SREBPs are required for phagocytosis-induced transcription. 293 cells were set up on day 0 in medium A at 5 × 10⁴ cells per well. (A) On day 1, cells were transfected with 30 ng per well of phRL-CMV plus 30 ng per well of pLDLR-Luc (WT) or pLDLR-Luc/mutSRE. (mutSRE). After 16 h, cells were incubated for 0.5 h in medium D plus or minus latex beads (100 μg per well). Cells were washed and chased for 8 h. Data indicate firefly luciferase corrected for sea pansy luciferase and are expressed as fold change. (B) On day 1, cells were transfected with 20 ng per well of phRL-CMV plus 20 ng per well of pFAS-Luc. In addition, wells received 20 ng of either pcDNA3 empty vector (Control), pCMV-Insig1 (Insig1), pCMV-P450-TM/BP2(555–1141) expressing dominant negative SREBP-2 (DN-BP), or pCMV-P450-TM/SCAP (731–1276) expressing dominant negative SCAP (DN-SCAP).
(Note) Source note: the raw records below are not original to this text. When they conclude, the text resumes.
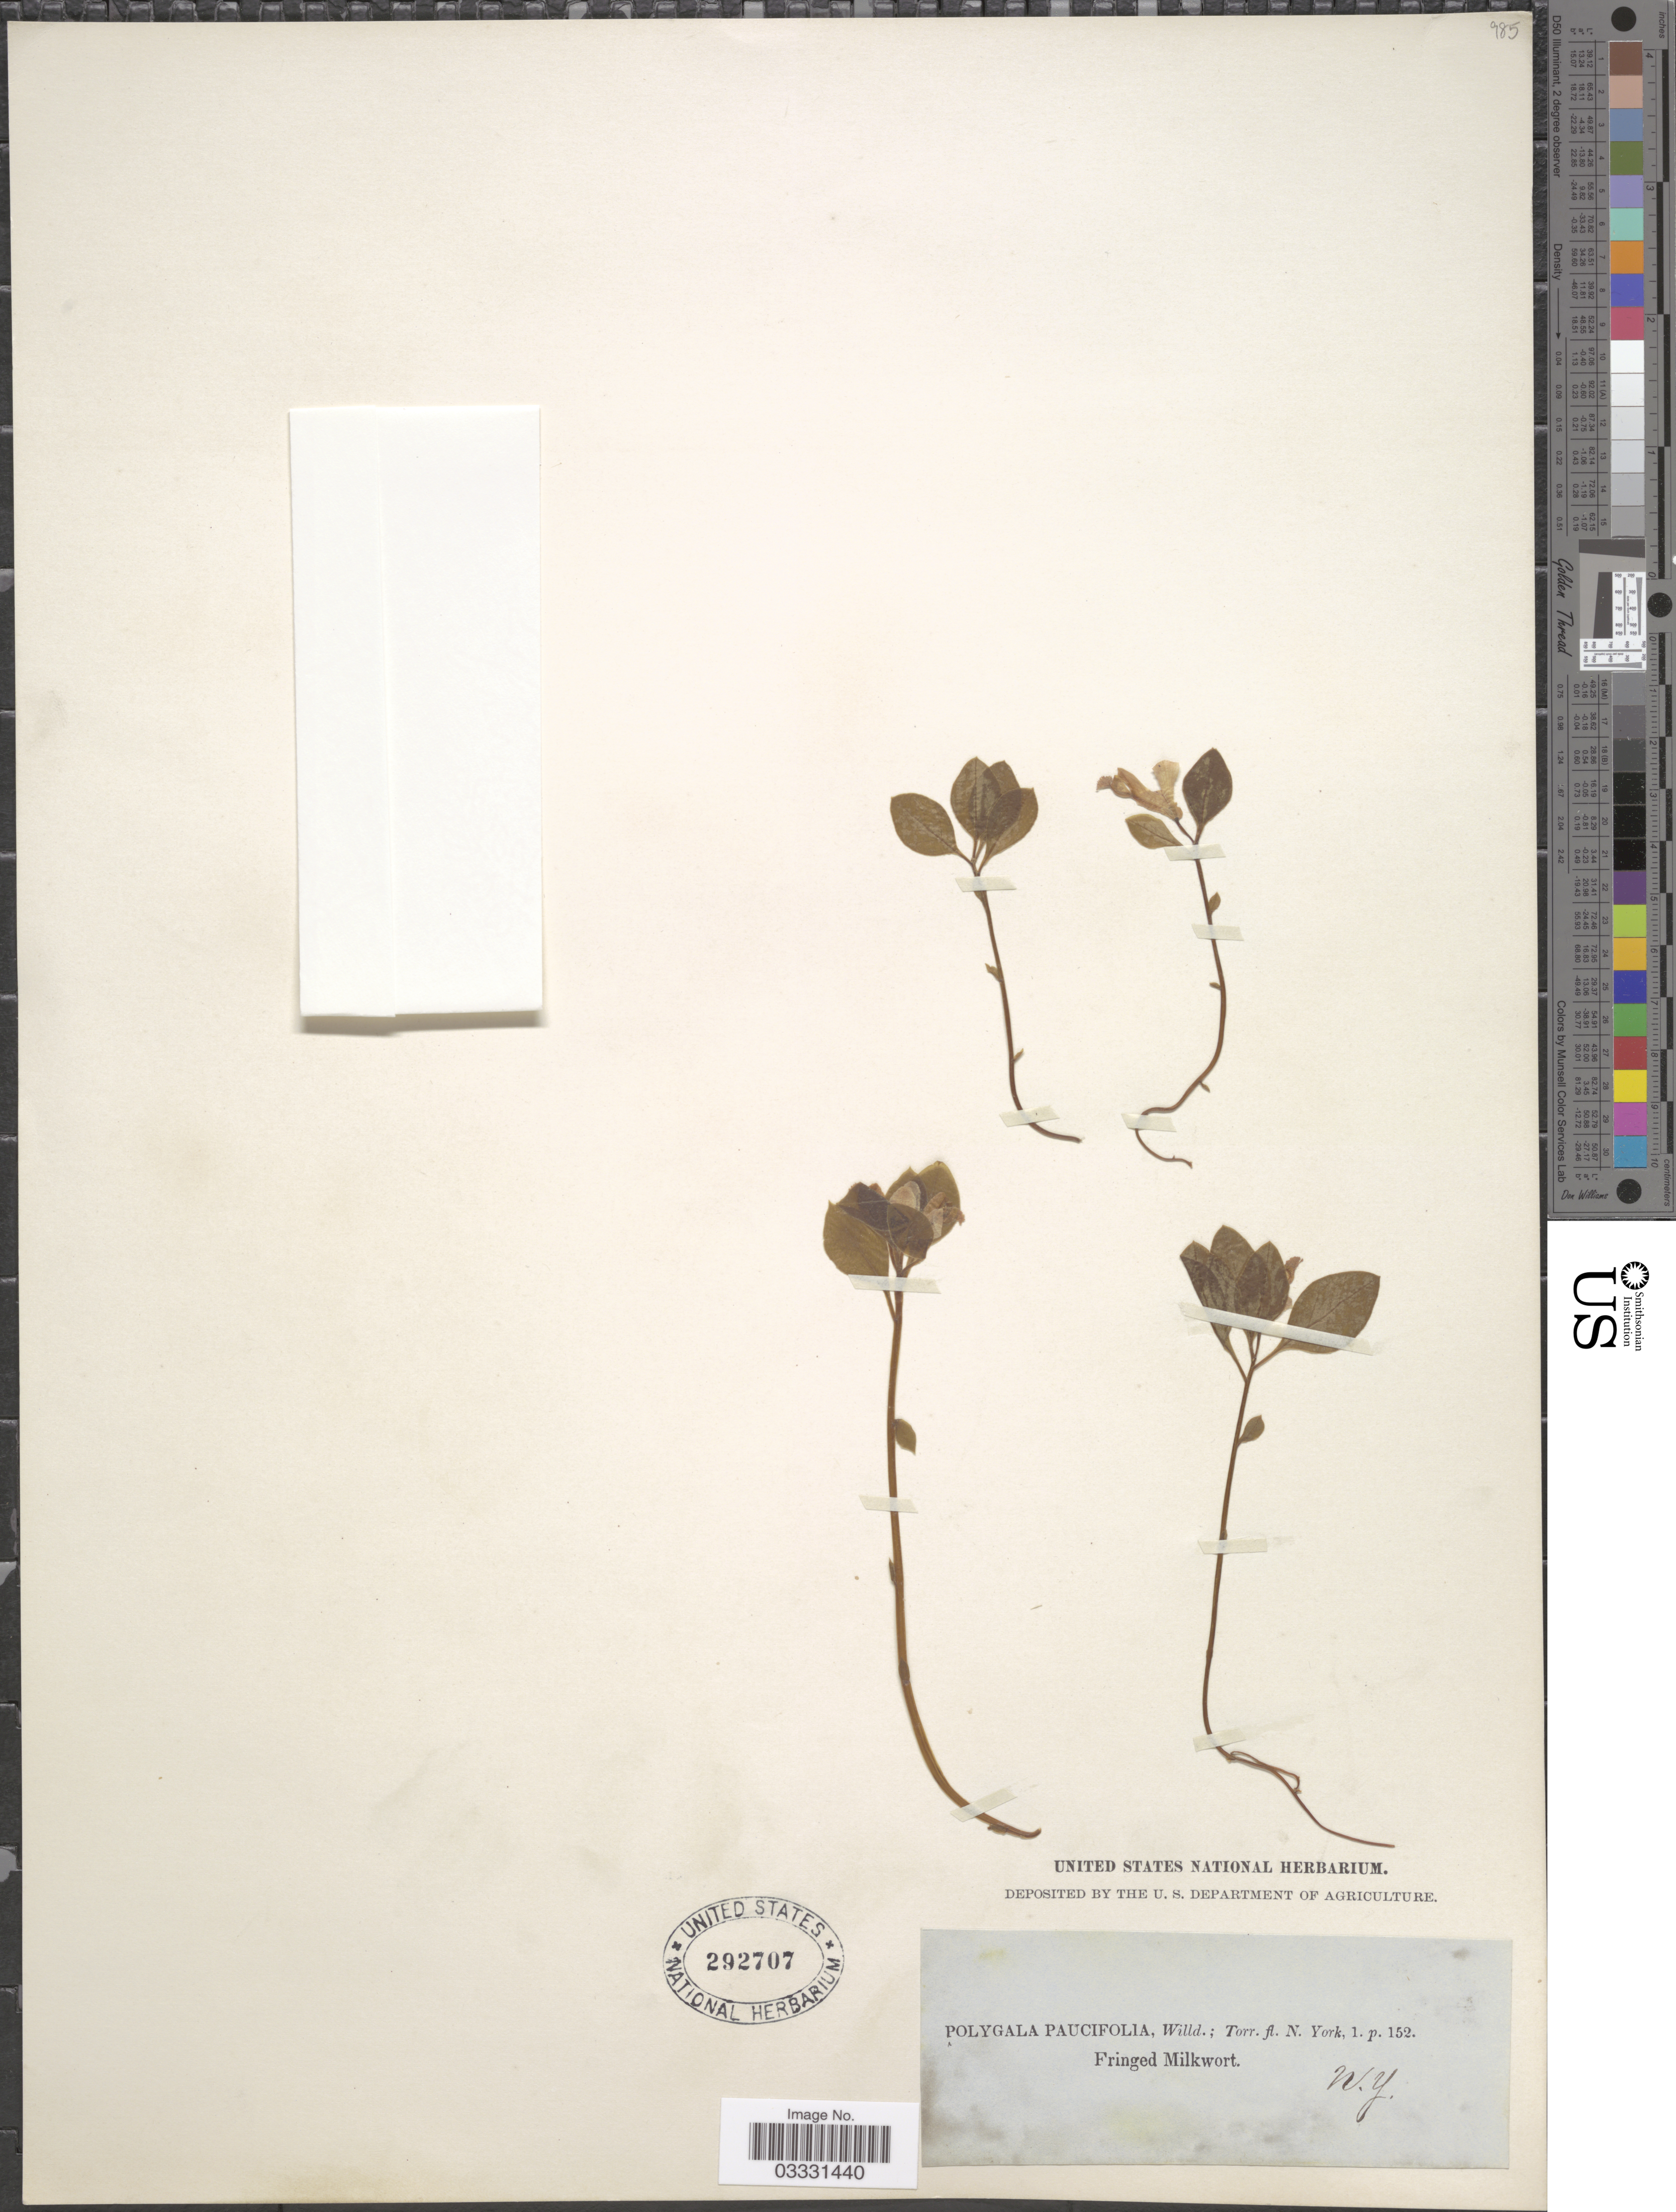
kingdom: Plantae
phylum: Tracheophyta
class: Magnoliopsida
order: Fabales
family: Polygalaceae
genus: Polygaloides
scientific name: Polygaloides paucifolia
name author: (Willd.) J.R. Abbott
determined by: Strong, Mark T., (BOT), Smithsonian Institution - National Museum of Natural History (UNITED STATES)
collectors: ex herb. United States National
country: United States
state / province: New York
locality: Fringed Milkwort.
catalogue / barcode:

After 16 h, cells were incubated with beads, chased and analyzed as above. Error bars indicate SD (n = 3).

Fig. 6.

SREBPs are required for phagocytosis-induced lipid synthesis. (A) On day 0, HD1A immortalized mouse macrophages were set up in medium D at 2 × 10⁴ cells per well. On day 1, cells were infected with adenovirus encoding EGFP, dominant negative SCAP (DN-SCAP) or Insig1 (Insig1) at a MOI of 250. On day 3, cells were incubated plus or minus 100 μg per well of latex beads for 8 h. Cells were then harvested to determine lipid and protein concentrations. Data indicate the concentrations of cholesterol (black bars) and phospholipids (white bars) expressed as percent increase with respect to samples incubated without beads. Lipid concentrations in control samples were 237.7 ± 5.7 nmol of cholesterol per mg of protein and 758.2 ± 4.1 nmol of phospholipids per mg of protein. Error bars indicate SD (n = 2). (B) On day 0, HD1A cells were set up at 3 × 10⁵ cells per well in a 24-well plate. On day 1, cells were infected with adenovirus expressing EGFP, dominant negative SCAP, or Insig1 at a MOI of 250. On day 2, cells received liposomes containing [³H]cholesteryl oleate (1 μCi per 0.5 ml per well; 1 Ci = 37 GBq). On day 3, cells were washed and incubated in fresh medium for 1 h. The dish was then placed on ice, and each well received 50 μg of scintillant yttrium silicate beads for 30 min. Subsequently, the dish was transferred to a scintillation counter at 33°C and scintillation was measured every minute over a period of 3.5 h (28). Data represent the average of triplicate wells. Coefficients of variation ranged from 0.7 to 19.4%, with an average of 9.6%.